True, major publications like Newsweek are seeing precipitous drops in circulation, and struggling as a result. These types of mega-magazines have huge overhead with staff and office space, and without gigantic circulation and the advertising dollars that go with it, their economic viability is in jeopardy. However it’s the dirty little secret of illustrators that no one makes a living doing work for just the TIME, Newsweek and Rolling Stones of the world. There just are not that many of those types of publications, and not enough work in them to solely support an illustrator’s career. Even the biggest names in magazine illustration…artists like C.F. Payne or Steve Brodner, do a lot of work for smaller magazines and publications. For most illustrators, medium to small circulation magazines are the bread and butter of their careers. It’s the Actuaries Monthlys, Snow Country Magazines, Utne Readers, and other smaller publications that are keep illustrators working. Less glamorous, but more plentiful.
Medium to small circulation magazines are not going anywhere anytime soon. These types of publications are targeted at niche markets, have manageable circulations that are mostly via subscription, and low overhead as they are being produced with smaller staffs and as parts of either larger organizations or supported by specifics industries. Enthusiast and aficionado magazines are like this, as well as sports/business/industry-specific publications. They don’t pay as much as TIME, but there are many thousands of pages published every month by these smaller magazines, and TIME only has about 30 pages per issue. The math is pretty easy.

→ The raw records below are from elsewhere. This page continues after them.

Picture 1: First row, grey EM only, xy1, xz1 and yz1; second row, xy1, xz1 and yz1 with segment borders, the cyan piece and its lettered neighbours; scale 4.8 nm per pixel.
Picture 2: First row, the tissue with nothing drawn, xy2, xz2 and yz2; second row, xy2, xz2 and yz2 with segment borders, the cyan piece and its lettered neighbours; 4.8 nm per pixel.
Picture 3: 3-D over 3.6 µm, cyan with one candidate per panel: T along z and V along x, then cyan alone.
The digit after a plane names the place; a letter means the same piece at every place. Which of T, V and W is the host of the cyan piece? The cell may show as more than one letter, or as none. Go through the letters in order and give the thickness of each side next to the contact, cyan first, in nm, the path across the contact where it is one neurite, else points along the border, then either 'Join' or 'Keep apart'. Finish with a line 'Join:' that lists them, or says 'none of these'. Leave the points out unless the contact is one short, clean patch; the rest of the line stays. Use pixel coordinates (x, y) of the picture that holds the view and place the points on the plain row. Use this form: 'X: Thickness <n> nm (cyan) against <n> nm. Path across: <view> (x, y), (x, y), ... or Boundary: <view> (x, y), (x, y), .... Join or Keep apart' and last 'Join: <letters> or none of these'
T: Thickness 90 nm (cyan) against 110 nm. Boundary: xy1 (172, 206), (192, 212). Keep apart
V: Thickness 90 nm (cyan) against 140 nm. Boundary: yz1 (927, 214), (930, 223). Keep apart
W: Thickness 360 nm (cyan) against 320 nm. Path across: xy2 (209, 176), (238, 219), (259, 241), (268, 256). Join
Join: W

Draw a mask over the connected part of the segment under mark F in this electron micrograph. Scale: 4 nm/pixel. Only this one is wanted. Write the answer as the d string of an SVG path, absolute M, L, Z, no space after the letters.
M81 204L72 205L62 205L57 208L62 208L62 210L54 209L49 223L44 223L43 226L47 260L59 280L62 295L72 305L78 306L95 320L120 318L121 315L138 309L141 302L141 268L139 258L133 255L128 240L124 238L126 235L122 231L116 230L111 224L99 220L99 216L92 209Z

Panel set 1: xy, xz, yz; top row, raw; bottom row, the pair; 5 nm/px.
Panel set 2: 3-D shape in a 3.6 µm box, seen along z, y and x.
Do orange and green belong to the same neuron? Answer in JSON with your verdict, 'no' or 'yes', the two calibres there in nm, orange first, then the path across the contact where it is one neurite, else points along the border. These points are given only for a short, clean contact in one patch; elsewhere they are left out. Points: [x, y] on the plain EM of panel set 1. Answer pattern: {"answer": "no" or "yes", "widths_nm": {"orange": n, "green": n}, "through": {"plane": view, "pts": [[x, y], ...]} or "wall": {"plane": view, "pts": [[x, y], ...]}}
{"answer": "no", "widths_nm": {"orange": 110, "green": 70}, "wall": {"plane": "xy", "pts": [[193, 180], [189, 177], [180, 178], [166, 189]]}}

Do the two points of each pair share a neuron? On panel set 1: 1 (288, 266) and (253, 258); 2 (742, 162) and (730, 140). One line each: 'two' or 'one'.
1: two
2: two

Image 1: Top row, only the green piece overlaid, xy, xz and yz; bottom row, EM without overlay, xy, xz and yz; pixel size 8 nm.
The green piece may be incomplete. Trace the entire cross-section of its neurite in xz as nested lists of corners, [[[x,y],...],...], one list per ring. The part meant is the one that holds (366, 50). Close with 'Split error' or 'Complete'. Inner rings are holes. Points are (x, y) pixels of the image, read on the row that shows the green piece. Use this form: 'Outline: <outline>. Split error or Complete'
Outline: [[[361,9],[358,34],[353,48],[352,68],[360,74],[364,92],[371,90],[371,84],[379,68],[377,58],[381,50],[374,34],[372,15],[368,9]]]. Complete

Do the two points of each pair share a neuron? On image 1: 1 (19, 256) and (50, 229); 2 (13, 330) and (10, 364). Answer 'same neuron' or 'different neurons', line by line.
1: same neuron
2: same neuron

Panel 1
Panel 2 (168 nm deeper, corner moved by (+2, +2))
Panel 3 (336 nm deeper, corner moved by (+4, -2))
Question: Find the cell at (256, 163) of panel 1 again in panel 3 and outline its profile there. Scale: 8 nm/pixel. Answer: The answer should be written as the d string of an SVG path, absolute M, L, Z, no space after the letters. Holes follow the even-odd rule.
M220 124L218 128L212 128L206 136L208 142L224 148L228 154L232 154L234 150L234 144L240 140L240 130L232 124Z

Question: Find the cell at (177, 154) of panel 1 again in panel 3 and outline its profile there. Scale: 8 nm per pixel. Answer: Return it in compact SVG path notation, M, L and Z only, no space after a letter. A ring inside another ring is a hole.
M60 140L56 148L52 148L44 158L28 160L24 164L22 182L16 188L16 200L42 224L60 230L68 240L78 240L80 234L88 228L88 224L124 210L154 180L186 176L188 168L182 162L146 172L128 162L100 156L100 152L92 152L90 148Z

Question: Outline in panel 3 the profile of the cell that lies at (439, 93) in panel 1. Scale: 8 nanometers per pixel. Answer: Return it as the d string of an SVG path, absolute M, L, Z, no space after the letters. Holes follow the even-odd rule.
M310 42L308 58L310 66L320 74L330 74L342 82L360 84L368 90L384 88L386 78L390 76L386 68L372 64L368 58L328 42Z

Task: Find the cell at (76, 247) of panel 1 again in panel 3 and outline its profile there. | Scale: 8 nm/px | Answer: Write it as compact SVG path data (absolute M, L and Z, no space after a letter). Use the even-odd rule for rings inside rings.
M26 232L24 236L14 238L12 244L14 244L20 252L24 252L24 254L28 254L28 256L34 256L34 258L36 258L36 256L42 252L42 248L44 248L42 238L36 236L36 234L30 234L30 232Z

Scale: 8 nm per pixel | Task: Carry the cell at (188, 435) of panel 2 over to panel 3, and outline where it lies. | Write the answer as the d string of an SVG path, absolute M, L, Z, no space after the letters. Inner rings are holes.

Will even smaller, niche magazines get replaced by online equivalents eventually? Yes, I imagine they will, but as that happens the online versions will need illustration done as well. In the near future, however, humans still like to hold things, collect things, and read things that don’t need to be recharged nightly or turned off when the airplane is taking off and landing. The illustration world will follow along as the world of media evolves and changes, but until computers can be creative do their own drawing and illustration, there will always be work for illustrators.